Recently we faced an issue how to fairly distribute computational resources for our imaging service using Celery. The imaging service does some basic operations with image like resize. We chose Celery to distribute work among our workers. The service works with chunks of 1000 images that is processed in batch.
We wanted to avoid situation where one large client uses all processors on a worker and other smaller clients would have to wait. To achieve this we needed to create special queue for each client. Celery worker then takes tasks from all queues in round robin fashion. The problem is that we do not know what clients will be using our service in future and thus we needed to add queues for them dynamically. To dynamically add new queue and more consumer for it call following method:
from ..celery import celery as celery_app
def establish_celery_queue(image_domain, destination_workers: list):
celery_app.control.add_consumer(
queue="domain_{}".format(image_domain),
exchange='celery',
routing_key=image_domain,
reply=True, # wait for consumers to be properly created
destination=destination_workers, # notify only specific workers
options={
'queue_durable': True,
'exchange_durable': True,
'auto_delete': False,
},
)
This function just uses function app.control.add_consumer that notifies worker to start listening from queue that identifies our client, e.g. “domain_eshop.com”. Only thing we need is to call this function whenever we get message from client we don’t know (we can have it stored in set for example).

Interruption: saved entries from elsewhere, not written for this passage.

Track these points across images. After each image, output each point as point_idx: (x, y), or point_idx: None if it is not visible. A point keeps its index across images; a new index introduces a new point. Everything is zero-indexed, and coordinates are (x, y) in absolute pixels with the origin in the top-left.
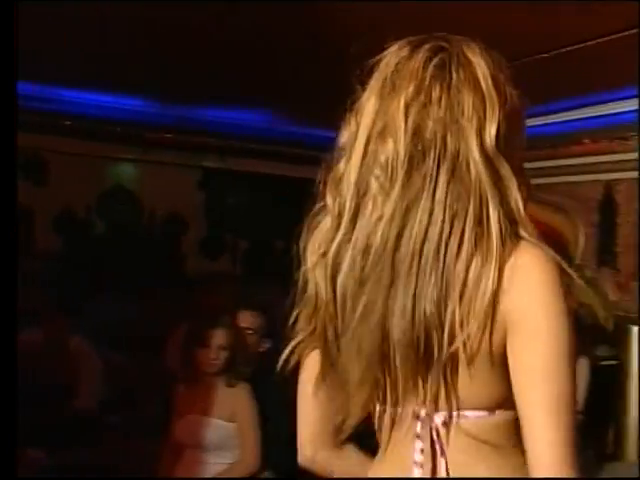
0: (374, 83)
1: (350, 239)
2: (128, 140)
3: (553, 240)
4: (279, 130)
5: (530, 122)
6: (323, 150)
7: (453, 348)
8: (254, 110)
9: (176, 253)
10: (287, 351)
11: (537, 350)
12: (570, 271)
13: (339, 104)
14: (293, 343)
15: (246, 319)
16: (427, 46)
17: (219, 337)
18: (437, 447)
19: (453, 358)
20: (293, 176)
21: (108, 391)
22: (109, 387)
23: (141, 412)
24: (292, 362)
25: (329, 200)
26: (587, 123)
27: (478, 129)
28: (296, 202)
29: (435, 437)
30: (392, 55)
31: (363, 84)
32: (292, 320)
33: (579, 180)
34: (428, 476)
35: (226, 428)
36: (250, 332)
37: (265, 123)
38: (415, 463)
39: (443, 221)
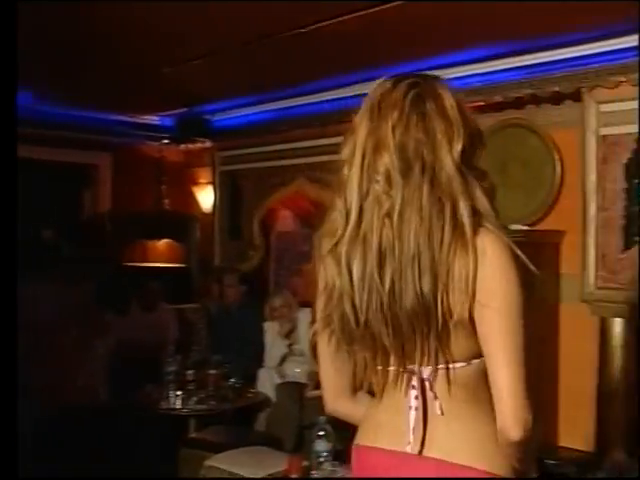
0: (364, 109)
1: (358, 233)
2: None
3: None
4: (41, 112)
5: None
6: (90, 132)
7: (449, 318)
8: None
9: None
10: (311, 333)
11: (495, 306)
12: (517, 249)
13: (105, 86)
14: (314, 327)
15: None
16: (406, 81)
17: None
18: (430, 393)
19: (444, 324)
20: (59, 160)
21: None
22: None
23: None
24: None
25: (337, 201)
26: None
27: (448, 147)
28: (63, 188)
29: (428, 386)
30: (378, 87)
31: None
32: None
33: None
34: (420, 416)
35: None
36: None
37: (26, 105)
38: (410, 407)
39: (430, 218)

This works great but if the application is restarted we are not connected to the queues until some new message from this particular client comes. We need to automatically add all consumers on start of the service. To know what queues are already in rabbit we need to look in a rabbit management and get their names from there. We’ve used python library PyRabbit that allows access to Rabbit management api (don’t forget to add management role to the user you are accessing Rabbit). Every application startup just call method connect_domain_queues and it will add all consumers from previous instance.

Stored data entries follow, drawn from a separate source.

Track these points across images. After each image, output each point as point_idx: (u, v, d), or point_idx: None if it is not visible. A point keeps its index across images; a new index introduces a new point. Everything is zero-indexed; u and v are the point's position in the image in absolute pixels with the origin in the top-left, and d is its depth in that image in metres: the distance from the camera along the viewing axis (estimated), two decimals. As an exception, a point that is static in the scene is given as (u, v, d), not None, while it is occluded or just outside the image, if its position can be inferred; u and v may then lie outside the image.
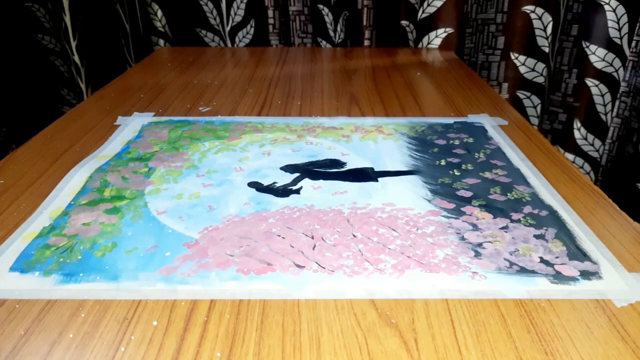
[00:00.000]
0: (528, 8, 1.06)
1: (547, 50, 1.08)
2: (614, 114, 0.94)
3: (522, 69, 1.12)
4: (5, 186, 0.54)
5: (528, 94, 1.14)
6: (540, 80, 1.11)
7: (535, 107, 1.13)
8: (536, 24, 1.07)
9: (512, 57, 1.11)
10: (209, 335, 0.34)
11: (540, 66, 1.10)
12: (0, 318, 0.36)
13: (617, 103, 0.93)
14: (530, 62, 1.10)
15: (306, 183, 0.54)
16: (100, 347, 0.33)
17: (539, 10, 1.06)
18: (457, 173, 0.56)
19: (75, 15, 0.95)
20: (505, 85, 1.15)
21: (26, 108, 0.88)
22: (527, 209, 0.49)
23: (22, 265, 0.41)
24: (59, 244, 0.44)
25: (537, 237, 0.44)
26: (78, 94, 1.00)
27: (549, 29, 1.06)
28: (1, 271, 0.40)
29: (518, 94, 1.15)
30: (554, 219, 0.47)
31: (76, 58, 0.97)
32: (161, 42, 1.22)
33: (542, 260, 0.41)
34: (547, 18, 1.06)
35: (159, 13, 1.20)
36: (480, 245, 0.43)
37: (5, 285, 0.39)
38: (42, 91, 0.95)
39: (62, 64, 0.98)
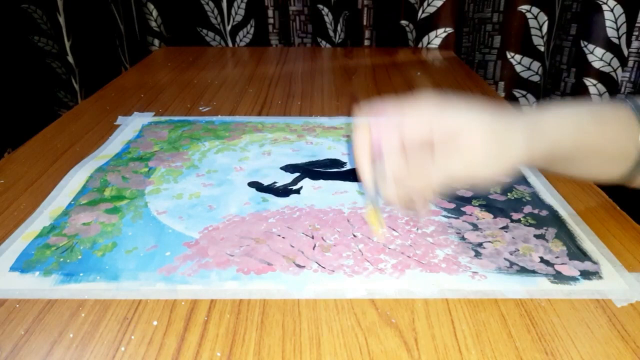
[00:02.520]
0: (524, 7, 1.07)
1: (542, 49, 1.08)
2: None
3: (518, 68, 1.12)
4: (6, 186, 0.54)
5: (524, 92, 1.14)
6: (536, 79, 1.11)
7: (531, 105, 1.13)
8: (532, 23, 1.07)
9: (508, 56, 1.12)
10: (209, 335, 0.34)
11: (536, 65, 1.10)
12: (1, 318, 0.36)
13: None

from pyrabbit.api import Client
def connect_domain_queues(host, management_port, login, password,
virtual_host, destination_workers):
client = Client("{}:{}".format(host, port), login, password)
for queue in client.get_queues(virtual_host):
if queue["name"].startswith("domain_"):
domain = queue["name"][len("domain_"):]
establish_celery_queue(domain, destination_workers)
This recipe allows to have multiple clients where larger clients do not block smaller one.